Still, as vital as all the surface events are to the overall plan, the architect of that plan is embroiled in a different battle. The good and evil sides of his mind—represented by Nina Sharp (Blair Brown) and Walter’s dead lab assistant—vie for dominance, aided, of course, by a massive dose of hallucinogens. This back and forth pull—one wants Walter to stay the path, to remain the good, kind man he has become, while the other wants him to join the Observers, where, with his massive intellect, he would be treated like a king—raises the question of which Walter is the real Walter? We think we know, but do we?

The lab assistant brings up an interesting argument. Walter was Evil Walter for much longer than he has been Good Walter, and in order to become Good Walter, they had to remove pieces of his brain, pieces that have since been reinserted. As much as I love Walter, and don’t want to see him become an enormous douche bag, she makes a valid point. Fate has always played a big role in Fringe, and maybe Walter is destined to be a villain. He has, after all, been a destructive force in the past, almost ripping multiple universes apart at the seams.

Is that who he is supposed to be, and everything else has been a path to get him back to his true self? Or is it converse argument, that he is destined to be the kind, caring Walter, and all of his terrible deeds make his destination that much more remarkable? Now that this topic is on the table, it will be interesting to see how they resolve the situation in the four remaining episodes of season five.

“Black Blotter” also provides a unique look at the women in Walter’s life. Let’s be honest, he ha a checkered, and questionable history as far as relationships are concerned. His drive and brilliance are attractive qualities, but also makes him an incredibly difficult individual to be around on a consistent basis. Coming down, Walter has one of those dark moments of serious introspection as his most significant relationships—his wife, his assistant, Nina Sharp—play out in front of him like a grainy old movie. What he sees isn’t easy to watch, and you can see how despondent he becomes.

Still, there is hope for Walter. Besides giving you a glimpse into the magical world of a Walter Bishop Acid Trip—think neon fairies, psychedelic rock, pill-delivering butlers, an emerald castle, and a Monty Python cartoon—the LSD is a delivery mechanism for important choices. His hallucinations continually place him at a crossroads, like when he arrives outside of the Observers NYC headquarters. In this moment he can either turn around and go back to Boston, and his people, or betray them out of a lust for power.

Here is why Good Walter still has a chance. The final choice, when he has to decide whether or not to burn his big book of secrets, he throws the match. Granted, the book isn’t real, and it represents hidden knowledge that he has now unlocked and that is floating around inside his head. That might very well prove problematic moving forward. However, the most important piece is that when given the choice, when confronted with his two possible paths, he chooses the man he has become, not the man he was. And that gives me hope.

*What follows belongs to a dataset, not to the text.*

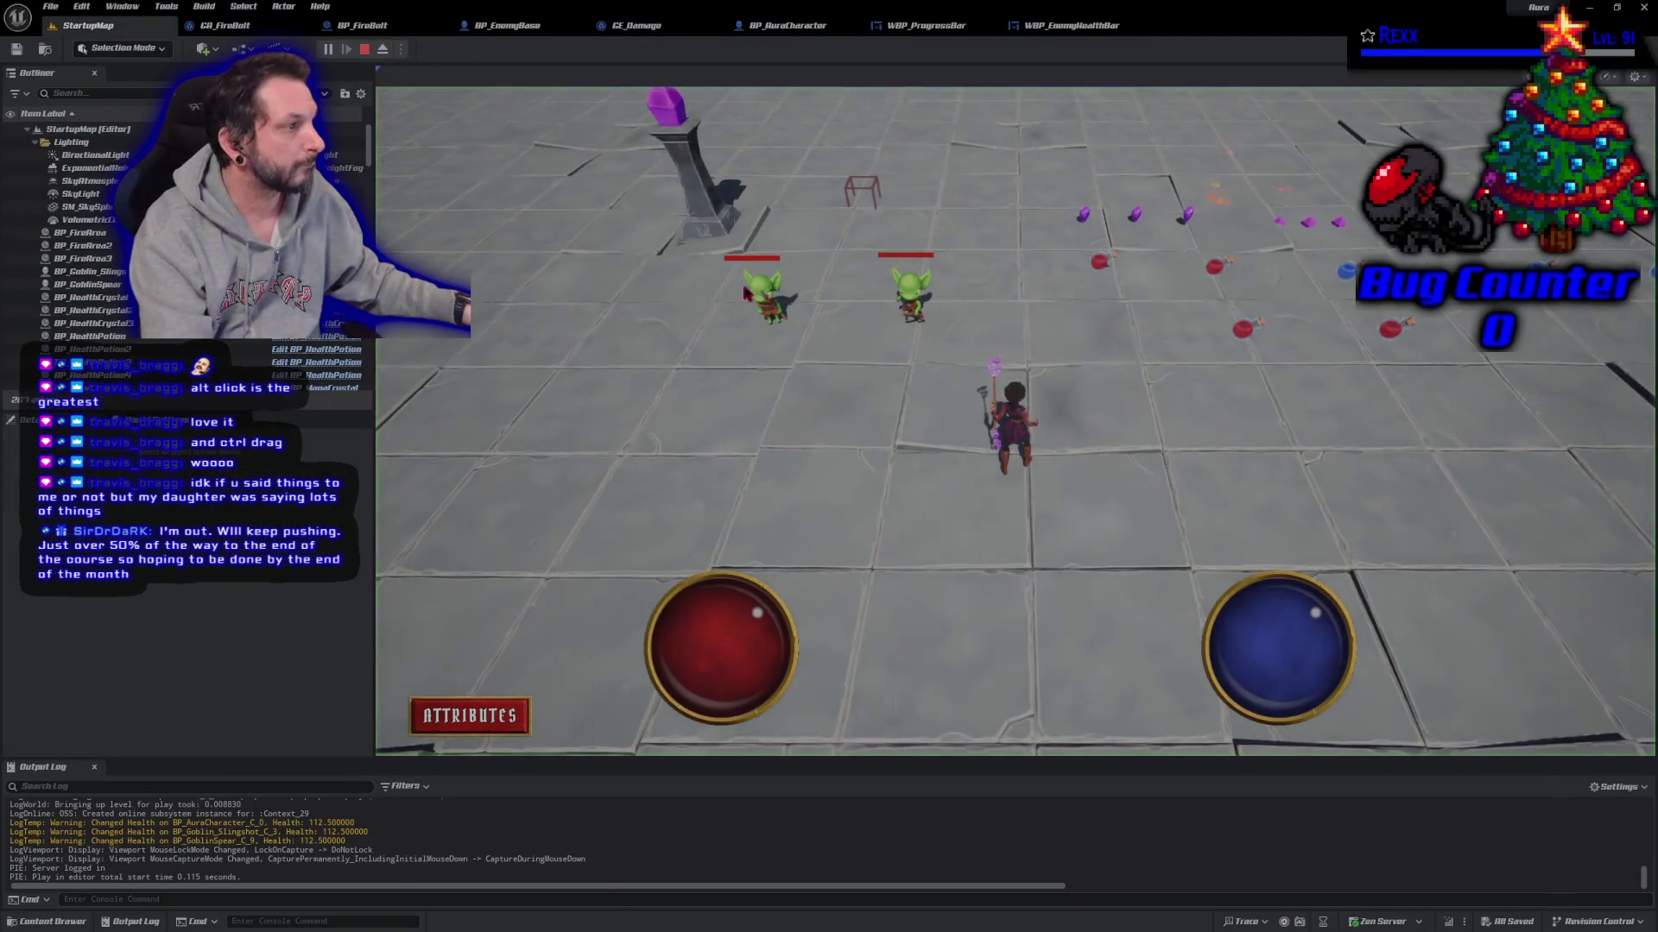
pyautogui.click(914, 304)
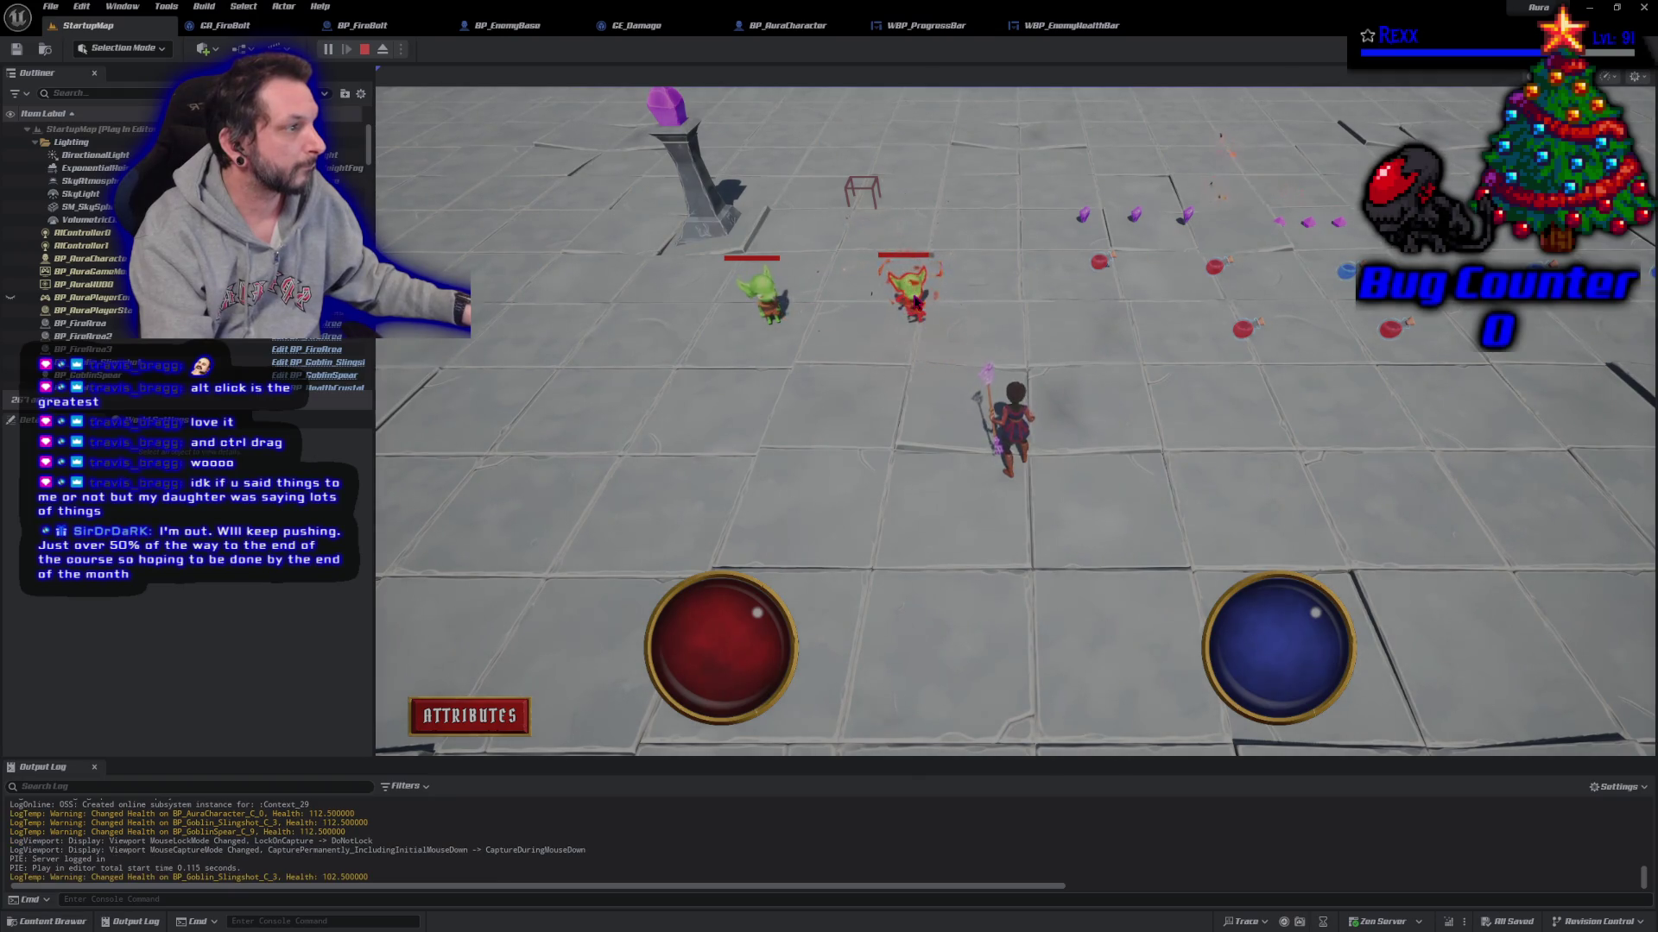
pyautogui.press('Escape')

“Black Blotter” is a powerful episode for a variety of reasons. There is Walter’s struggle, some tender moments of healing between Peter and Olivia, and an encounter with the couple that has dedicated their entire lives to the resistance. A fast-paced shootout moves things forward, and the writes plays a bunch of neat narrative tricks, just to keep you on your toes. The end result is a particularly strong episode in an excellent send-off season.